I tried a couple of times to get Hadoop installed on Ubuntu from the group up, and while there are a bunch of how to guides out there, many of them are designed for older versions of Hadoop or Ubuntu. In the end each time I tried to get it going something would get in the way. So I figured since I do a little work with VMware and virtual machines, why not see if there was a prebuild virtual appliance out there. Sure enough I found several, and while Hortonworks was not the first one I tried, it was the first one I would recommend you try.
So the way I like to learn is by doing, and without knowledge of how to program in MapReduce, Pig, or one of the other Hadoop related languages, it makes it hard to start “doing”. Enter Hortonworks Sandbox, a fully configured virtual appliance that has everything you need to get started and more. By more I mean that it comes with a bunch of tutorials to get you started. Everything from how to use their web interface, to how to upload data into HDFS, to running jobs in a variety of the supported languages.
To get started you simply download the virtual appliance from the Hortonworks website. The file is about 2GB in size and is an OVA file, meaning that it is ready for direct importation to vSphere or VMware Workstation without much effort. After importing you simply power the VM on and it will boot up and grab a DHCP address. Once you have that you are all set.
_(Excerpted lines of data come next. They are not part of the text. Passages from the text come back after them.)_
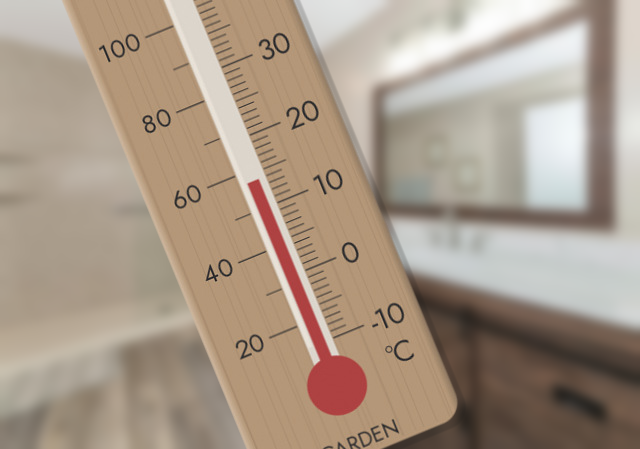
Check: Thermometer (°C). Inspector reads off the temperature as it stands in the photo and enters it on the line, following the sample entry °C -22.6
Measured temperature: °C 14
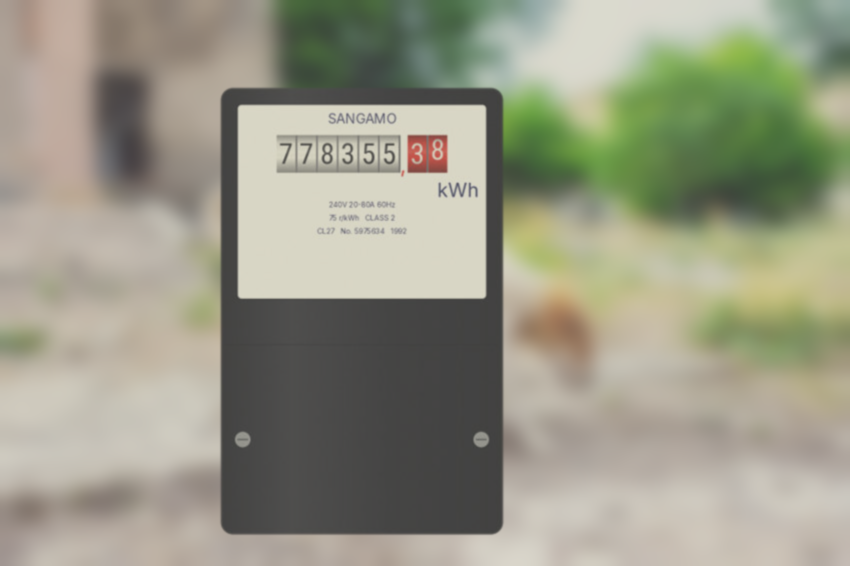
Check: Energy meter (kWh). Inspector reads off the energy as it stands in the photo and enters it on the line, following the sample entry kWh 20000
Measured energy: kWh 778355.38
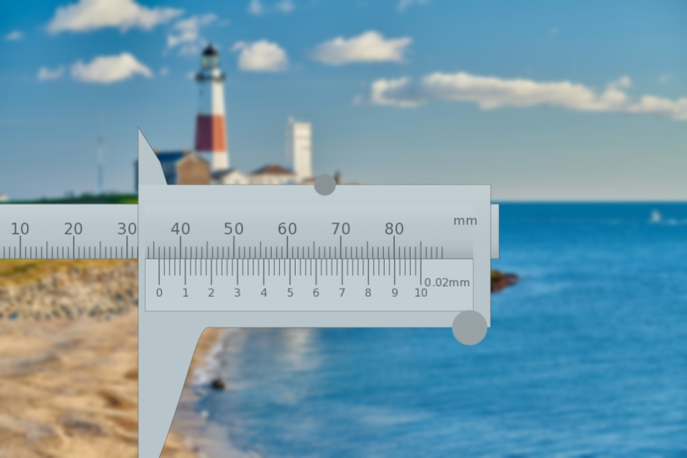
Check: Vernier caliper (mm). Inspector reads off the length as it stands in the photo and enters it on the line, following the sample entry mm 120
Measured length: mm 36.0
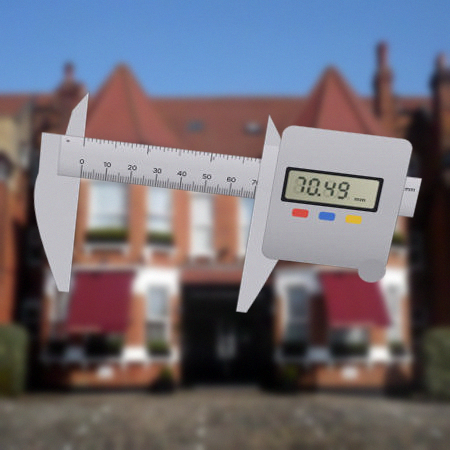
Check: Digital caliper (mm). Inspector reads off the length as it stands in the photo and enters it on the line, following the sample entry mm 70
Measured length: mm 70.49
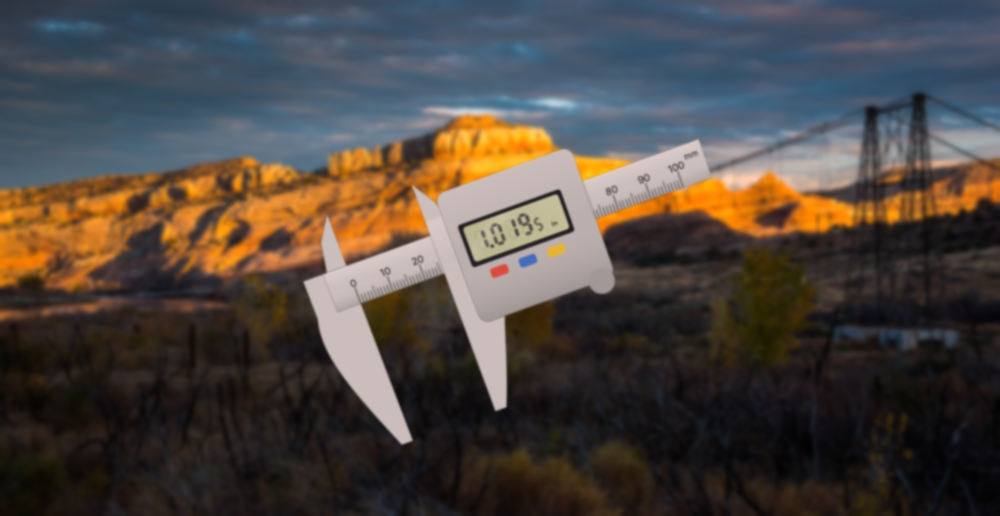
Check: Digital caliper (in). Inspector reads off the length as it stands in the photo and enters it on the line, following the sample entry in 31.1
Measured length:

Head over to your favorite web browser and enter the IP address shown on the virtual machine’s console.
There are four sections to the sandbox homepage, and area where you can view videos and get an overview of Hadoop and Hortonworks, then in the middle there is the tutorial section, and finally on the right you have a section to start using the sandbox and instructions on enabling Ambari (which I’m under the impression is for when you want to start building out your Hadoop environment larger than just one node).
So this is the section I have spent most of my time in so far, in one afternoon I was able to get through most of the tutorials and have a much better understand of the different languages available for Hadoop.
Once you click on START you are taken to a split browser where on the right you find your work area, which looks identical to the production Hortonworks Sandbox, as well as a panel on the left which contains all of the tutorials. I must say I really like this layout as you aren’t forces to have two monitors, or to jump back and forth between browser windows.
As you can see the tutorials take you through step by step, with a bunch of hand holding…. perfect for someone with no prior experience with Hadoop, but by the end of the tutorials (I believe there are about a dozen at this time) you will find your self skipping sections that you have already picked up on because using Hadoop seems to be a fairly straightforward process when using one of the nice web-based GUI’s.
No not bring your own device, this time I mean Bring Your Own Data…. once you have finished up all of the tutorials and are ready to try your hand on your own you can flip over to the real sandbox, which is really the exact same website, just without the tutorials on the left.
This area allows you a full browser window of the interface you used in the tutorials to get started with your one node Hadoop farm to start looking at your own datasets. Note: if you don’t have a dataset do some Googling, there are many datasets of various sizes on the web for free.
Once you are comfortable with Hortonworks and are ready to move to a multinode Hadoop farm, don’t fear… VMware’s Big Data Extensions already has support for Hortonworks 1.3 and you can use BDE to deploy a multinode cluster on VMware very easily (But that’s for another post).